What do you do when you take a bite of something, say meat, and it's all bones or fat, and you need to get it out of your mouth? Do you discreetly put your napkin to your mouth and hide it in there? This may sound ridiculous, but I've been in that situation, and I hope I'm being inconspicuous!
No, sorry: We all noticed the white flag you raised. In addition to being ineffective, the napkin disguise is condemned by etiquette as a "genteelism” — a ploy that draws unwarranted attention to its fastidiousness. Miss Manners assures you etiquette knows how to be straightforward when necessary.
The simple rule is that inedible food comes out the way it went in. Meat would have arrived by fork, and therefore it is deposited back on the fork for the return trip. But if you are eating something by hand, such as a grape that turns out to have a seed, you deposit the seed back into your cupped hand. Noiselessly. Etiquette is legitimately fastidious about that.
DEAR MISS MANNERS: My husband and I were acquaintances with our neighbors before we moved. We had dinner together a couple times a year and saw them on the street regularly. They attended our wedding.
They are our parents' age, and our original motivation to get together was just to be neighborly. They have an interesting relationship — filled with angst and anger that was expressed openly in front of us — so we made sure not to see them too often.
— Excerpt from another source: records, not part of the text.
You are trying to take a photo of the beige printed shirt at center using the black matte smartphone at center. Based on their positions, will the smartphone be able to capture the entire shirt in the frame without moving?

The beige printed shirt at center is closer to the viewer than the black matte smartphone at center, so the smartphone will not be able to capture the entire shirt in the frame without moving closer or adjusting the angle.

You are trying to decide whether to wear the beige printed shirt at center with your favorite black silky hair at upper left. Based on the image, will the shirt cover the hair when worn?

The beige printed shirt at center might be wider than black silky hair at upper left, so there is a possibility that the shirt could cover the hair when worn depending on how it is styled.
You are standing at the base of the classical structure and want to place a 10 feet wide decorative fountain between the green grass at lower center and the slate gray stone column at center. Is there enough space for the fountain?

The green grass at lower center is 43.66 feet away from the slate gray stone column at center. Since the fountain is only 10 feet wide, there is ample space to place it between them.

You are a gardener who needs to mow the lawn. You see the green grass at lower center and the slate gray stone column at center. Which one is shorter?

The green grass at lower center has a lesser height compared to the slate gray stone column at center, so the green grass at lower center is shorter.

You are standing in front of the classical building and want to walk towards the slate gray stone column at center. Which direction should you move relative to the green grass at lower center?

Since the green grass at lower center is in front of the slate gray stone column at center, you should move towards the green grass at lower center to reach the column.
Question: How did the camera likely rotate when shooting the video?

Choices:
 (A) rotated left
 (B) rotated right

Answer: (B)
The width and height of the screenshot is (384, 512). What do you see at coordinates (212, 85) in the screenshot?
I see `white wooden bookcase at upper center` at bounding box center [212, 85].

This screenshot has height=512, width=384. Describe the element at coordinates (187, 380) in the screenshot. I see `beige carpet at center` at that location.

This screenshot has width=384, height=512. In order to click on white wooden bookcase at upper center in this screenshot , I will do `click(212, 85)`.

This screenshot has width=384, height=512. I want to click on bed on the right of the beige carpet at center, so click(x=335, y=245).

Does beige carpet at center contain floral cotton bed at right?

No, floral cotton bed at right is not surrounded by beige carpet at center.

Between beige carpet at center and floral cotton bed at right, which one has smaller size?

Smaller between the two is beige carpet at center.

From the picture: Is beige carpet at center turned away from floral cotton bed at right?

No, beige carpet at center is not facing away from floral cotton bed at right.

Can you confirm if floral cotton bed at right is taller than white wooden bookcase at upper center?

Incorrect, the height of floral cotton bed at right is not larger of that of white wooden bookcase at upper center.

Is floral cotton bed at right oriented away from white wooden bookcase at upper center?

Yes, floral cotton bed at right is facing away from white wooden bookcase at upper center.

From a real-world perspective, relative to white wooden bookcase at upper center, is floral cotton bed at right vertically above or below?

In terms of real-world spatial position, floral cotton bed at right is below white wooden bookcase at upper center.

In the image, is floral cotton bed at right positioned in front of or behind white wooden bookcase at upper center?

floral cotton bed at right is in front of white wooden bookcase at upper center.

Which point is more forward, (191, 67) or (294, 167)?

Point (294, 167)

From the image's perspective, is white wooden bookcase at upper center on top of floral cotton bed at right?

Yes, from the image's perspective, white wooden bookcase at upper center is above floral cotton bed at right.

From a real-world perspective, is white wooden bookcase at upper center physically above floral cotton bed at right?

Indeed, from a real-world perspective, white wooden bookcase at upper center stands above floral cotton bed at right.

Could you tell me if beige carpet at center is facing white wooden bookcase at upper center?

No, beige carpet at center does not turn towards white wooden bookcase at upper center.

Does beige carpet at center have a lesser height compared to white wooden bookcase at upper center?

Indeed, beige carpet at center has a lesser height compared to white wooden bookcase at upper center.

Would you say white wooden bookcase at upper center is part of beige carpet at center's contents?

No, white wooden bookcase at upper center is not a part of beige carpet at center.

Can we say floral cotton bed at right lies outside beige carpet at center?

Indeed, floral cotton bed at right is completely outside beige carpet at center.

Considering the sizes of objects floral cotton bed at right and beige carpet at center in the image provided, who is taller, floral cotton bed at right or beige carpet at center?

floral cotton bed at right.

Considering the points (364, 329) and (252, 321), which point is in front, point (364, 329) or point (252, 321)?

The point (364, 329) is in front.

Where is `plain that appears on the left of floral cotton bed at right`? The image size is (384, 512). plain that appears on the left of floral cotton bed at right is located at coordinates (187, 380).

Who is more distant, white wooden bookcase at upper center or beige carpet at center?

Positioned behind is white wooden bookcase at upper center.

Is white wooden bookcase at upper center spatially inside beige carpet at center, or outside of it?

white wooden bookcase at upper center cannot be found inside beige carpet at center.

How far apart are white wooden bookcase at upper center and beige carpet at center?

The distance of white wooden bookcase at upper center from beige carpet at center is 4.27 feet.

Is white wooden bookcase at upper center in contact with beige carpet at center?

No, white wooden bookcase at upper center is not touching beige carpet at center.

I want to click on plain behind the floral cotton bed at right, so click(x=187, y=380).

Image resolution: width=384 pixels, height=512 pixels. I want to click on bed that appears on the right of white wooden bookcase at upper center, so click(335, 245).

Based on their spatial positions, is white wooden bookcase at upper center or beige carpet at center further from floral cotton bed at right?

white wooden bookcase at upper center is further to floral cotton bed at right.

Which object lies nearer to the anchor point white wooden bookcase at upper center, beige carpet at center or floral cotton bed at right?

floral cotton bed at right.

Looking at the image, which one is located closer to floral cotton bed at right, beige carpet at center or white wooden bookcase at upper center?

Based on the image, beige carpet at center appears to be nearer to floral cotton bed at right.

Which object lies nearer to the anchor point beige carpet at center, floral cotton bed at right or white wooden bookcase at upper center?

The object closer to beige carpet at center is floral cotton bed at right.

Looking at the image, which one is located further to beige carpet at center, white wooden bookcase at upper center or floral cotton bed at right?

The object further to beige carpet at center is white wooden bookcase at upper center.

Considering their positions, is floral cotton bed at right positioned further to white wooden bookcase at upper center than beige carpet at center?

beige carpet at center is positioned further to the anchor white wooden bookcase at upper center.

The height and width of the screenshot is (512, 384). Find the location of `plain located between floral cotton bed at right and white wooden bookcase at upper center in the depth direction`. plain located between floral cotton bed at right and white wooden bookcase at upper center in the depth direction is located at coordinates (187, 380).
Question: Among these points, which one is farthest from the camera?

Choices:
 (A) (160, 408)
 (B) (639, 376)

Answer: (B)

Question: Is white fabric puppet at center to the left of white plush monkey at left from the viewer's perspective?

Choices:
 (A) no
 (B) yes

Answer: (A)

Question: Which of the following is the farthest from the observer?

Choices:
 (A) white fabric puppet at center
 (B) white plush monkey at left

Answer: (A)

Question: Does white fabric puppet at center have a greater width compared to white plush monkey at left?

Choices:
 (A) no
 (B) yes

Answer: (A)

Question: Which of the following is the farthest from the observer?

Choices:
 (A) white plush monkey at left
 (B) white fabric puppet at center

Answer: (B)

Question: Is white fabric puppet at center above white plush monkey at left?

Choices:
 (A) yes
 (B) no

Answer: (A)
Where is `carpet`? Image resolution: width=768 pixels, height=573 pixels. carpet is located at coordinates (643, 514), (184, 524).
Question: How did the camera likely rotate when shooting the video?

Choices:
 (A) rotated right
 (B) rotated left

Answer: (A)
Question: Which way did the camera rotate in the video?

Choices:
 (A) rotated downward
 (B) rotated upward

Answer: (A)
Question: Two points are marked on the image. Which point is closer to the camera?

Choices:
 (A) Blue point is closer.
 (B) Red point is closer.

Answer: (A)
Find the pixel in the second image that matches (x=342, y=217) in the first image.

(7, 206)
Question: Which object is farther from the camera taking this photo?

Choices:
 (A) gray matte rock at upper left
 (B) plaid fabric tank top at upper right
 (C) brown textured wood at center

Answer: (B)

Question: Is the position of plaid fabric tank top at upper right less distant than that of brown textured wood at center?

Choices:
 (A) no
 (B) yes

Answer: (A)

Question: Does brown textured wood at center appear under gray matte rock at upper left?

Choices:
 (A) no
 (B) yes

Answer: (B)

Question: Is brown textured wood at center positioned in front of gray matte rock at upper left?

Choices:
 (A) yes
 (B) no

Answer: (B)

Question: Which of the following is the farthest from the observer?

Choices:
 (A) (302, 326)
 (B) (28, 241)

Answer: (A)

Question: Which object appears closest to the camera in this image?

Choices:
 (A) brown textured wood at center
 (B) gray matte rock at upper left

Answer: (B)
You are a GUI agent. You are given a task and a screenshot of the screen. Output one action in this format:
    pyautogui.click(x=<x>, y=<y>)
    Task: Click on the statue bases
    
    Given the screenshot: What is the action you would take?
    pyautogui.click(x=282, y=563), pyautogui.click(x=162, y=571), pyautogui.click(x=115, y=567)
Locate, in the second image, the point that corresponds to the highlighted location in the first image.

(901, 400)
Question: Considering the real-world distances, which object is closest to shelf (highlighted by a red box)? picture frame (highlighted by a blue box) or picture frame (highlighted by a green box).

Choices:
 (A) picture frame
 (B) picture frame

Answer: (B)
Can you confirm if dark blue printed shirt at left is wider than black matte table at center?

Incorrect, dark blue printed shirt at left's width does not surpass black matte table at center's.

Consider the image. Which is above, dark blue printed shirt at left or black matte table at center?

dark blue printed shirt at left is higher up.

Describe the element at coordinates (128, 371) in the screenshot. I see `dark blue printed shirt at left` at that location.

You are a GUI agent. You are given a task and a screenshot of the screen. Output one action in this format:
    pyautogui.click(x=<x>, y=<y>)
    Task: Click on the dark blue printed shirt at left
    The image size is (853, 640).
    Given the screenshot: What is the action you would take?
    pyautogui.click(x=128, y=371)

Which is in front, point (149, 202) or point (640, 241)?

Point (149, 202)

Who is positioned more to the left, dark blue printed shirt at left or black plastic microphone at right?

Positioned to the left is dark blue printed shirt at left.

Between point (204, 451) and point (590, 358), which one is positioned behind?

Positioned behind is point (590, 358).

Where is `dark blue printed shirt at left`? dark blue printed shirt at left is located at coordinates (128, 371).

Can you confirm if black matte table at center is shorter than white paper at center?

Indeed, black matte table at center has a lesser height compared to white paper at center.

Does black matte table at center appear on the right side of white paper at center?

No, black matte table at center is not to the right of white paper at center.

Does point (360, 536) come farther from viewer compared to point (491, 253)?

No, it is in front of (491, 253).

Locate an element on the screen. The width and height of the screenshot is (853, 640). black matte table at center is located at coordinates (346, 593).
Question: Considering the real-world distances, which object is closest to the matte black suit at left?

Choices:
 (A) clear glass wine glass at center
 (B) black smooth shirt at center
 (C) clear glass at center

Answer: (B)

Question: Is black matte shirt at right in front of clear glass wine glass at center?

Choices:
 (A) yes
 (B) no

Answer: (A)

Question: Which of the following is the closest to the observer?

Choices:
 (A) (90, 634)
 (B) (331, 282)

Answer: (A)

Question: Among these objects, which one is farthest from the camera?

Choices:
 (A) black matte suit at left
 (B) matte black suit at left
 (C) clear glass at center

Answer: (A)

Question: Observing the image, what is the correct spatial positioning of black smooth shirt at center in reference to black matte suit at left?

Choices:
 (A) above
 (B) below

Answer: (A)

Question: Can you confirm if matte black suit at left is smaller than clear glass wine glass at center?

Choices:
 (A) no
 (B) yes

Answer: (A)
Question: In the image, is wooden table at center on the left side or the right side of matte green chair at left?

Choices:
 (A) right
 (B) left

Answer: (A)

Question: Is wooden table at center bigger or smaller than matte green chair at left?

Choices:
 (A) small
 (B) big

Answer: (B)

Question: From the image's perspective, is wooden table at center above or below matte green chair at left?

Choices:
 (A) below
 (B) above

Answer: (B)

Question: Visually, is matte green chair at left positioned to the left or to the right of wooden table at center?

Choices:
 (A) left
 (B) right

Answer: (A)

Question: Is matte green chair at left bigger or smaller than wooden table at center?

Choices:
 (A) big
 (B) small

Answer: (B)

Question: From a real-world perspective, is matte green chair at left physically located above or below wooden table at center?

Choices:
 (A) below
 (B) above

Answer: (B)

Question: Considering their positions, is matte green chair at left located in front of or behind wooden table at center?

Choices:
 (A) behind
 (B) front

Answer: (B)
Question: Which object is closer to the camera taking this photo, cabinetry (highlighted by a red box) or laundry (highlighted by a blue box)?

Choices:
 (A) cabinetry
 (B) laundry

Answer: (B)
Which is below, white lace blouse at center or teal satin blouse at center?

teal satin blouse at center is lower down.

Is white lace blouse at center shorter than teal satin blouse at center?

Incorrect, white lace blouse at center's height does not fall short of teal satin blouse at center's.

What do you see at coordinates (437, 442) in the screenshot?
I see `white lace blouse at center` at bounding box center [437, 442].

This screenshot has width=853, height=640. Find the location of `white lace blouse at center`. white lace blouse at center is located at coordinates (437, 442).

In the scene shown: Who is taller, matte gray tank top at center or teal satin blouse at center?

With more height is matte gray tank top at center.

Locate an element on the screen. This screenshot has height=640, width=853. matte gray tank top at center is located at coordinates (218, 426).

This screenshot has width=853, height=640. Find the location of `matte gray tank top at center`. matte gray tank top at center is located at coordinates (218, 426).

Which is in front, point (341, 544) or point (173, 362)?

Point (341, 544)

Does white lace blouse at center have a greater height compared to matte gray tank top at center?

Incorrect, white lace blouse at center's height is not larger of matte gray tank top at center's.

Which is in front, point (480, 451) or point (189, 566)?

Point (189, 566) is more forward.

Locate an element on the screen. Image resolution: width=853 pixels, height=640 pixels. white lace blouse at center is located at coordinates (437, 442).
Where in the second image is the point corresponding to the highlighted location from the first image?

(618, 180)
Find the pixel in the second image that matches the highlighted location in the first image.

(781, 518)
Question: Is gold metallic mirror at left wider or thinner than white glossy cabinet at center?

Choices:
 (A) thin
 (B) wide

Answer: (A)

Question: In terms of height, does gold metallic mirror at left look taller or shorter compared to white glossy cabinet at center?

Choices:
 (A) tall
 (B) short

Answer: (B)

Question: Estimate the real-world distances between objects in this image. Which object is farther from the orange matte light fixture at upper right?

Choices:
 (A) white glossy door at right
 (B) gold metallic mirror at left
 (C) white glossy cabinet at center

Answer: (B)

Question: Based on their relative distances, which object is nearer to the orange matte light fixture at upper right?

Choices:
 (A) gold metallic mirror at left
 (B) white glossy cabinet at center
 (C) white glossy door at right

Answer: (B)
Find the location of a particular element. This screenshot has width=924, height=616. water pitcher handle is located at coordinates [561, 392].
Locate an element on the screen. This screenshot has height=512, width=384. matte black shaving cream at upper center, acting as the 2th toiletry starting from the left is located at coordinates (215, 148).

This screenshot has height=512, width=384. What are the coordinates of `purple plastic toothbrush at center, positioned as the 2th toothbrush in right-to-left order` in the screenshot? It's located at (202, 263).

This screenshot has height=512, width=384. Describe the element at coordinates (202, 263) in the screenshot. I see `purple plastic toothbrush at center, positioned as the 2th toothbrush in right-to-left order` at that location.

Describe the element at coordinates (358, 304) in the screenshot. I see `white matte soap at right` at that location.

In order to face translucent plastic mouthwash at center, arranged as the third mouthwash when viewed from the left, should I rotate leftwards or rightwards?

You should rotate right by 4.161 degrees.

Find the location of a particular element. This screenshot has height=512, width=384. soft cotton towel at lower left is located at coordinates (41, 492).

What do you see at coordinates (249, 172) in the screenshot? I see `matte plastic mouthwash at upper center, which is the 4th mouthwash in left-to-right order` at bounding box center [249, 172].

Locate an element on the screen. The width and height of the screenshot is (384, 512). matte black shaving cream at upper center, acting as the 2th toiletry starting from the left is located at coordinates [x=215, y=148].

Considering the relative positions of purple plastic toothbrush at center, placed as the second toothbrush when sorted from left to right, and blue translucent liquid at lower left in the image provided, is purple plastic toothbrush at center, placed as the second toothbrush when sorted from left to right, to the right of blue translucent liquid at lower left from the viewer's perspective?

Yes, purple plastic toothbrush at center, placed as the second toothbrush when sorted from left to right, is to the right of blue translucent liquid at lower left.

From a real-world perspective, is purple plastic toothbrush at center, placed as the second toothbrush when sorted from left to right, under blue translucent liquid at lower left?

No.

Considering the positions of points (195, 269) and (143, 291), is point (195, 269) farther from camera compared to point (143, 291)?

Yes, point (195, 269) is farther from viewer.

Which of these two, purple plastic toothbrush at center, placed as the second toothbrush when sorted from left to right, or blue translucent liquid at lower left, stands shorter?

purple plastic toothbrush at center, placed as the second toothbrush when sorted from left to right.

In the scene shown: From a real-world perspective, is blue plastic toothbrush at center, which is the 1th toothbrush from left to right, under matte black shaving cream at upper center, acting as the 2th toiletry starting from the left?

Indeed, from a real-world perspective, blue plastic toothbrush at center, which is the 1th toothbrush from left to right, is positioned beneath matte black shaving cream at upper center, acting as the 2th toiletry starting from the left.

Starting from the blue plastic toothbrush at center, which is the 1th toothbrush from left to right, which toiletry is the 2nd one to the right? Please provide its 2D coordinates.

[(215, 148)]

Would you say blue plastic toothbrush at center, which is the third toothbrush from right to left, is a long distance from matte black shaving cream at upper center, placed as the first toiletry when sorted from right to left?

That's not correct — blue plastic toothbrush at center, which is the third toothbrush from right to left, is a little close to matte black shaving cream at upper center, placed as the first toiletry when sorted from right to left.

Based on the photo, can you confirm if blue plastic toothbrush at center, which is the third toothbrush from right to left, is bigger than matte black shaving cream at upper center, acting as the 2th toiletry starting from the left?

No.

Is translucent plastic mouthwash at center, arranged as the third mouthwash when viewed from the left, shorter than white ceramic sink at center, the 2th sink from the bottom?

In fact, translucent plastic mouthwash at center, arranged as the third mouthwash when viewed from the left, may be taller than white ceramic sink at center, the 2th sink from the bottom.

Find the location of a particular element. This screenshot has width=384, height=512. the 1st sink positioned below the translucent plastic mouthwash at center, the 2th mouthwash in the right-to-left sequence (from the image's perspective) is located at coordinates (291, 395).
My sister and her husband now live in our old place, and the neighbor went out of her way to make rude comments to my sister while my sister was in the middle of a tennis game: "Are you pregnant? Thank God (you're not). Well, you should work out more,” etc. For whatever reason, these comments were meant to be hurtful, as it is the neighbor's personality to be so.
Since then, my husband and I have ignored the neighbors' attempted requests to get together. In our limited free time, I don't want to pretend to be friendly with someone so purposely hurtful.
But the neighbor has not gotten the message. I feel that for me to do the right thing, I may owe her an explanation or response.
My sister doesn't want me to say anything because she runs into the neighbors occasionally and is afraid it may make their life more difficult. (It is a condo community, and he is president of the board.) What is the polite way for me to handle this situation?
GENTLE READER: Your suggestion seems to be to solve a minor problem for yourself by creating a major problem for your sister. This could lead to your own major problem with your sister.
Why must you explain? The way to drop acquaintances is to keep being too busy to have time for them until they give up. It is annoying when that takes a long time, as it evidently does here, but not much of a burden compared to living near antagonized neighbors.
No good comes of telling people why you don't like them. Miss Manners notices you waited to propose leveling with them until you moved away. Please refrain from creating an unsafe environment for your sister.